Find the line containing "left: 256px ->" in the material below, then please transcribe it and each line after it exactly, without the pictures.
SUPPLIED MATERIAL section start
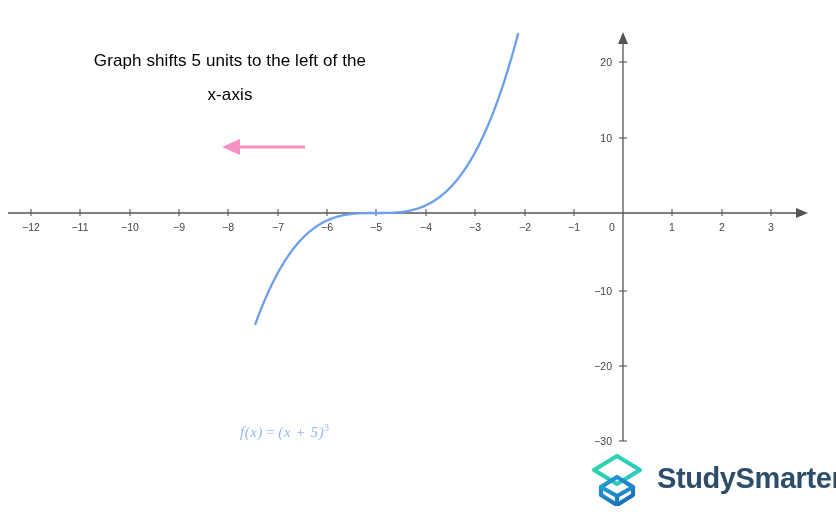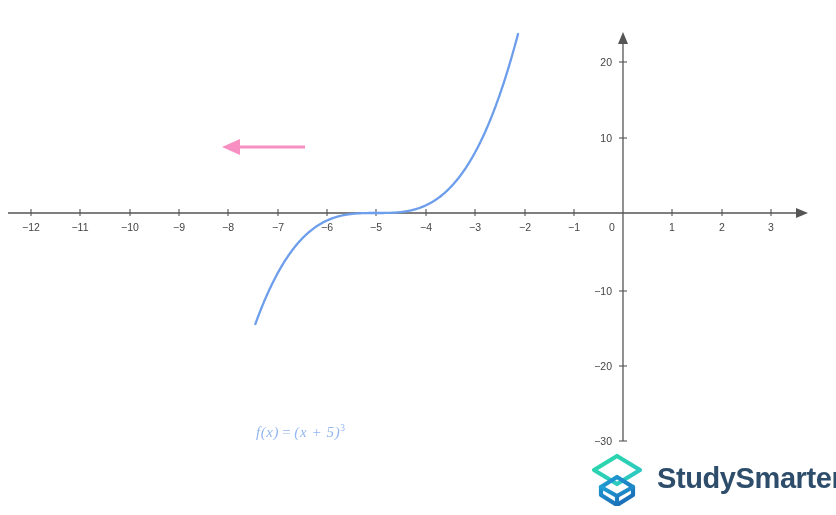"Graph shifts 5 units to" div { html: none -> <div> <span>Graph shifts 5 units to the left of the</span> <span>x-axis</span> </div> }
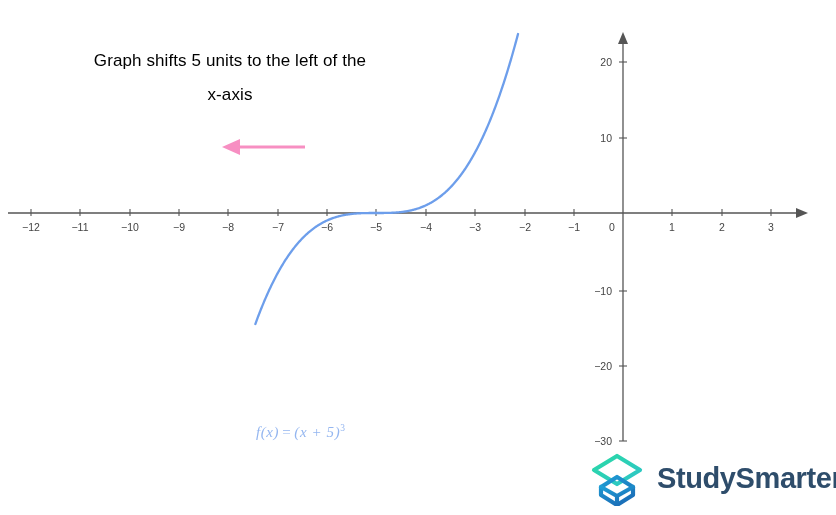"f(x) = (x + 5)3" #function-label { left: 256px -> 240px }
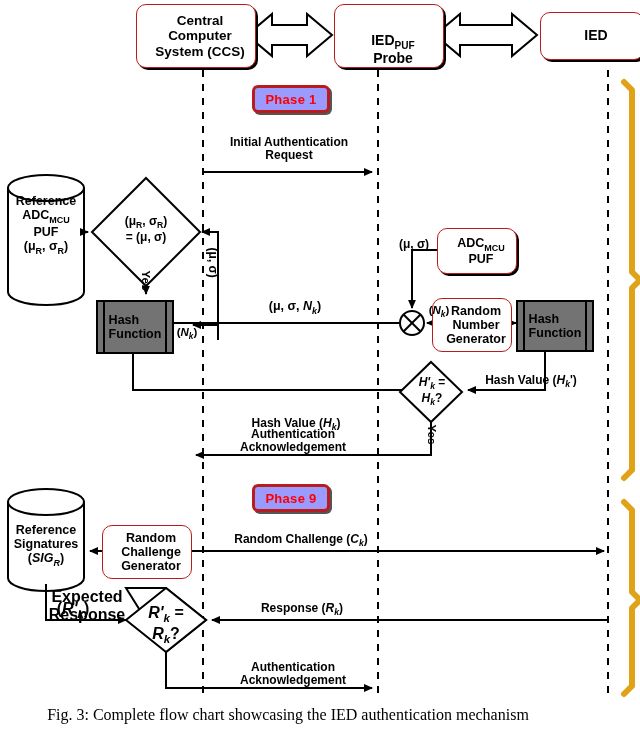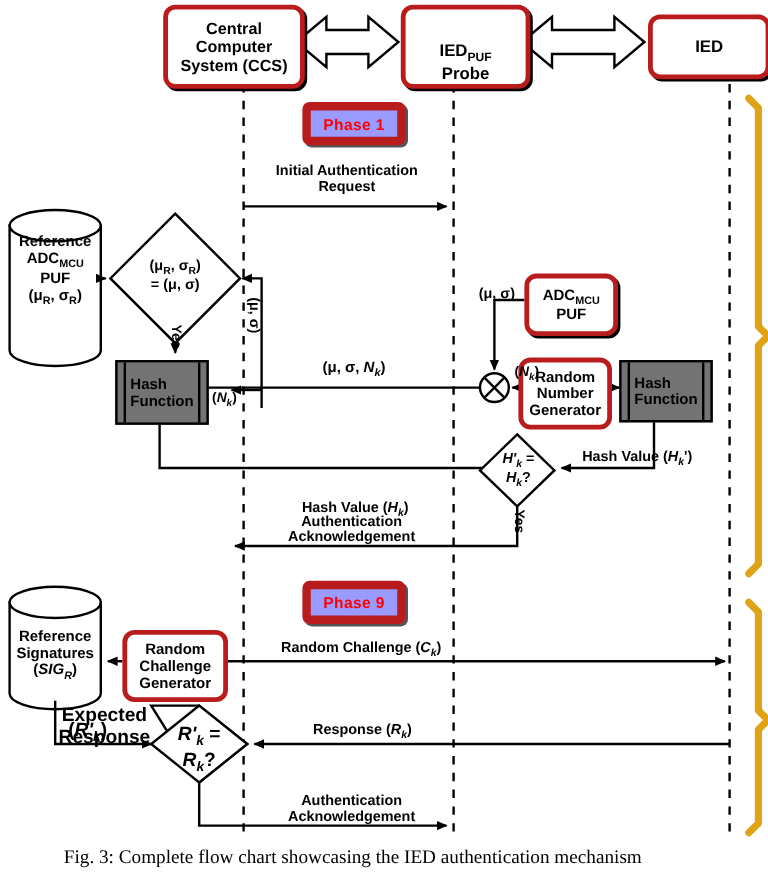"Central" .box { border: 4px solid #b91c1c -> 1px solid #b91c1c; padding-left: none -> 8px }
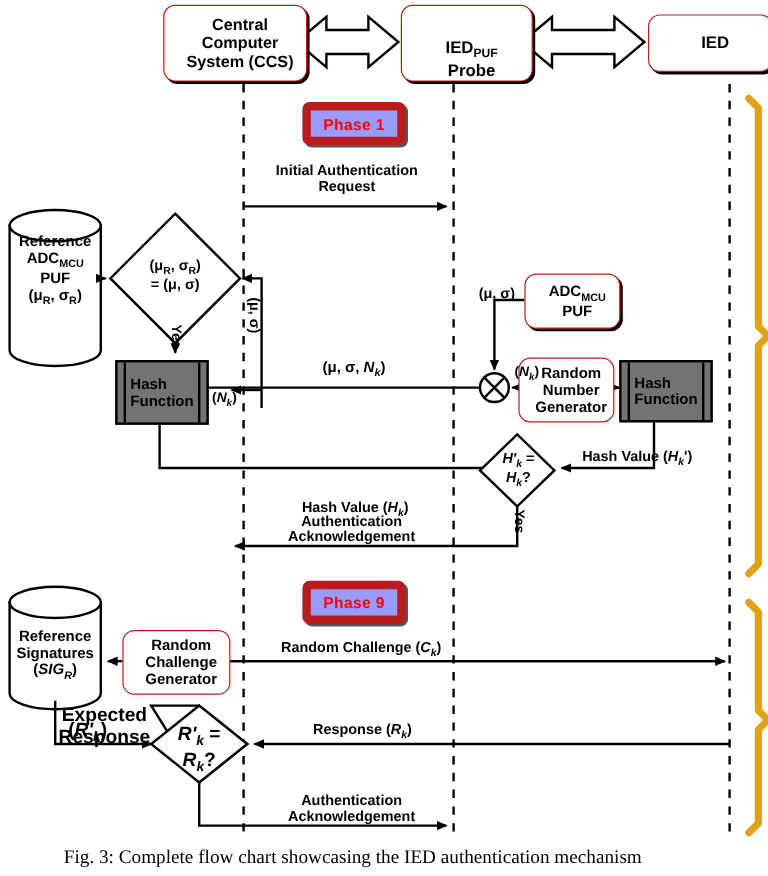"Phase 1" .phase { border: 7px solid #b91c1c -> 3px solid #b91c1c }
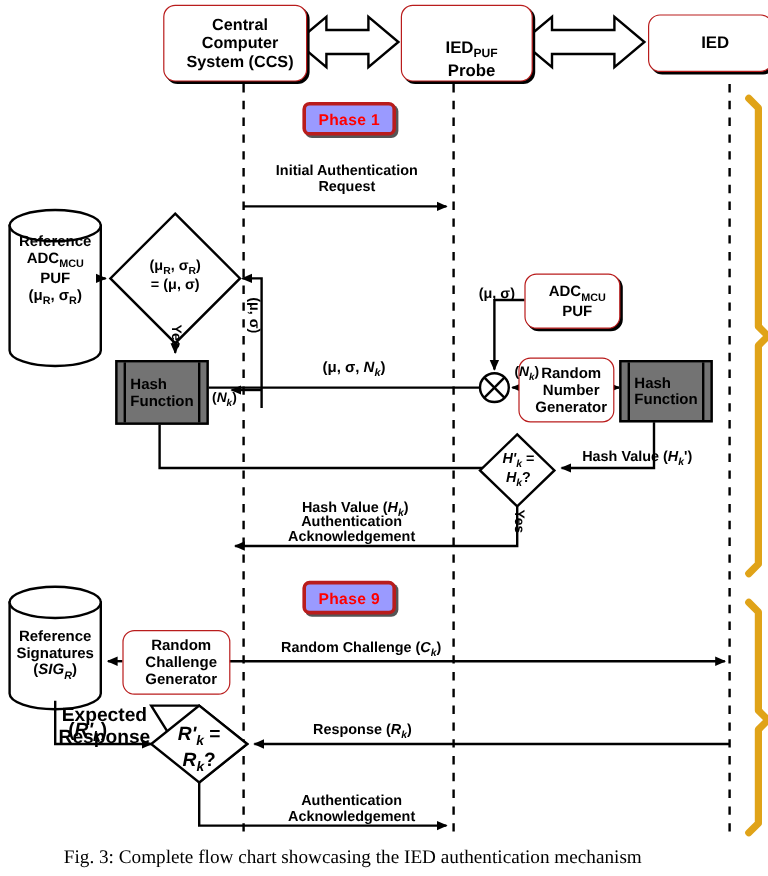"Fig. 3: Complete flow chart" .caption { left: 6px -> 0 }
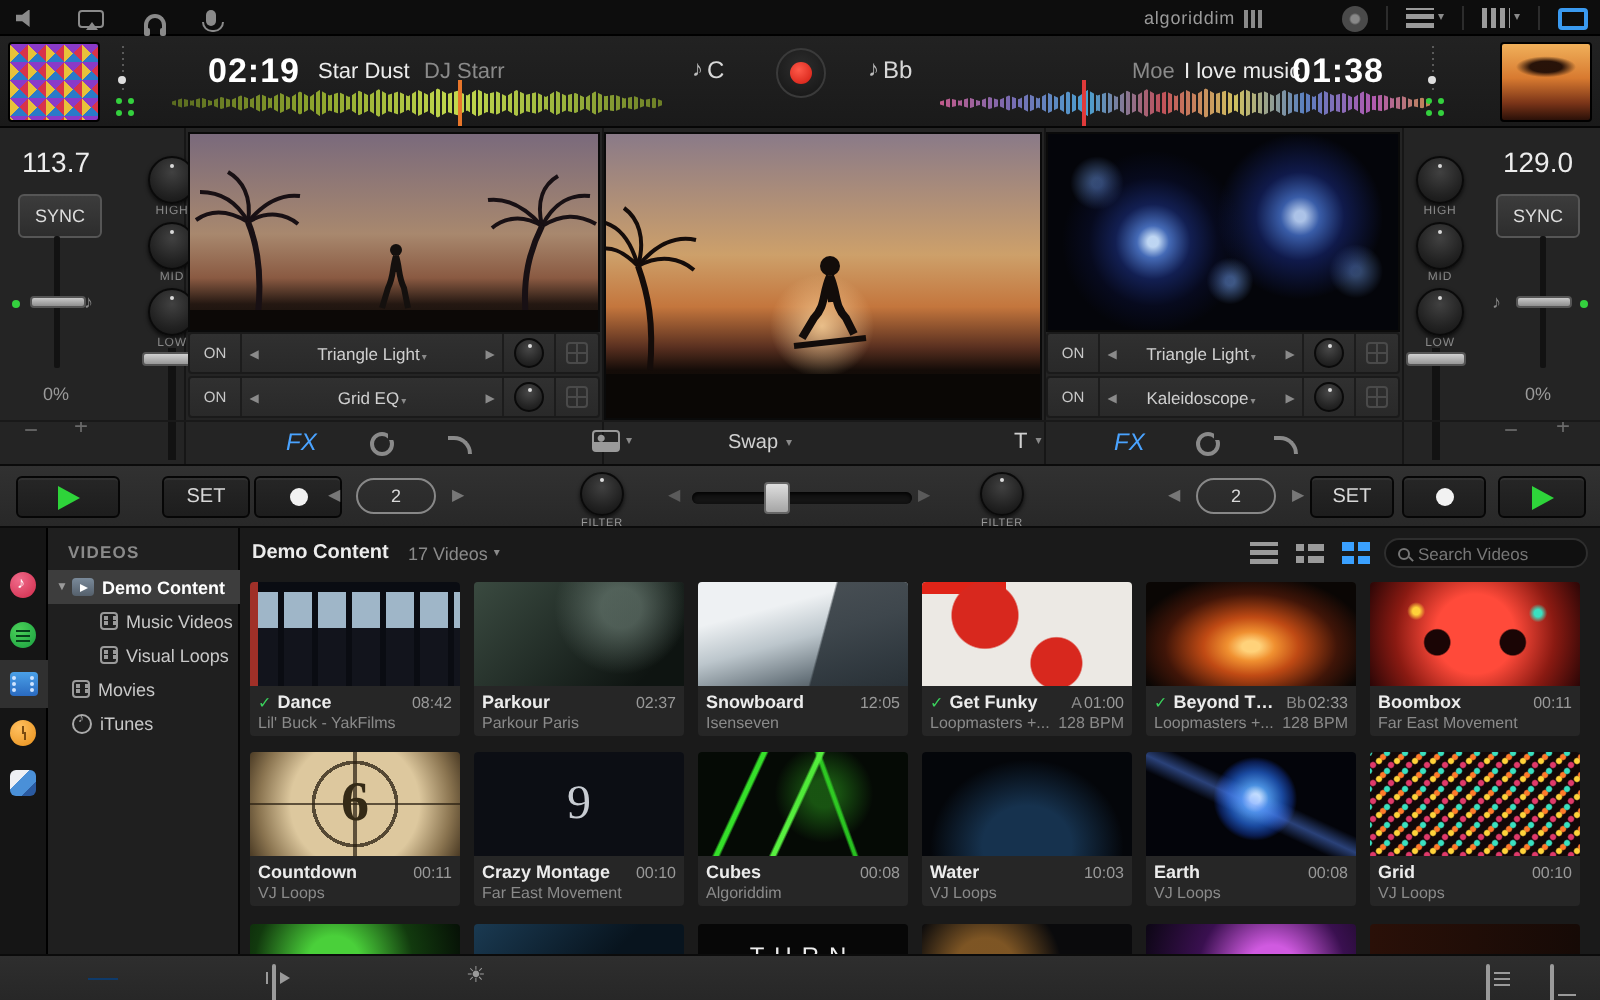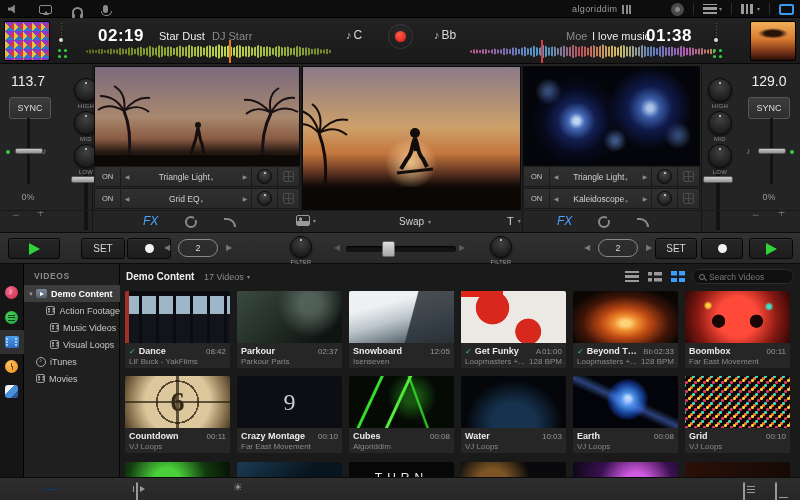"02:19" .time-a { left: 98px -> 104px }
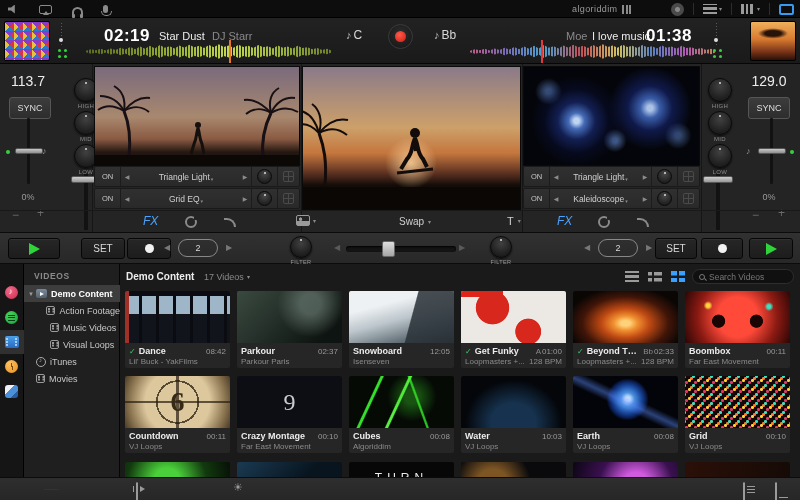"Swap" .swaptool { left: 399px -> 364px }
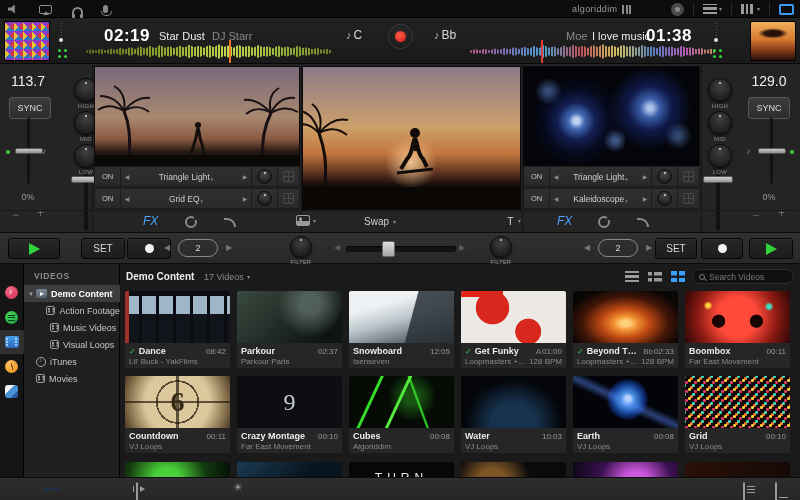"Action Footage" div.trow { html: <div> <span></span> <span></span> <span>Action Footage</span> </div> -> none }
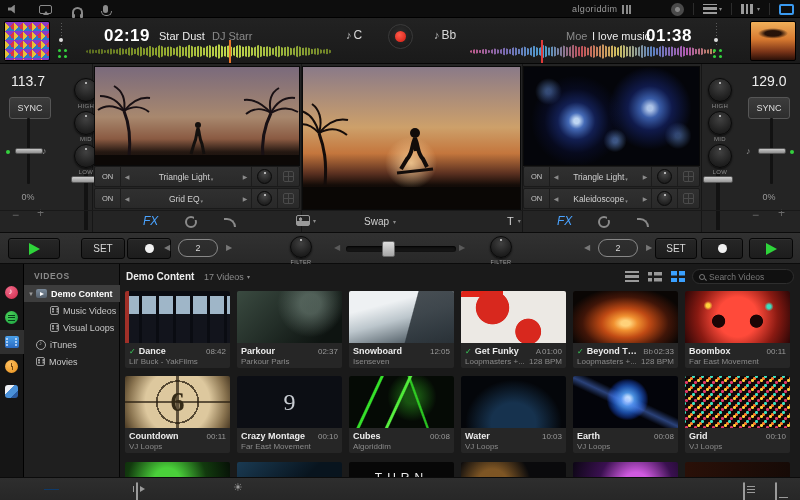"iTunes" div.trow { order: before "Movies" -> after "Movies" }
SUPPLIED MATERIAL section end
# ANSWER:
"f(x) = (x + 5)3" #function-label { left: 256px -> 240px }
"Central" .box { border: 4px solid #b91c1c -> 1px solid #b91c1c; padding-left: none -> 8px }
"Phase 1" .phase { border: 7px solid #b91c1c -> 3px solid #b91c1c }
"Fig. 3: Complete flow chart" .caption { left: 6px -> 0 }
"02:19" .time-a { left: 98px -> 104px }
"Swap" .swaptool { left: 399px -> 364px }
"Action Footage" div.trow { html: <div> <span></span> <span></span> <span>Action Footage</span> </div> -> none }
"iTunes" div.trow { order: before "Movies" -> after "Movies" }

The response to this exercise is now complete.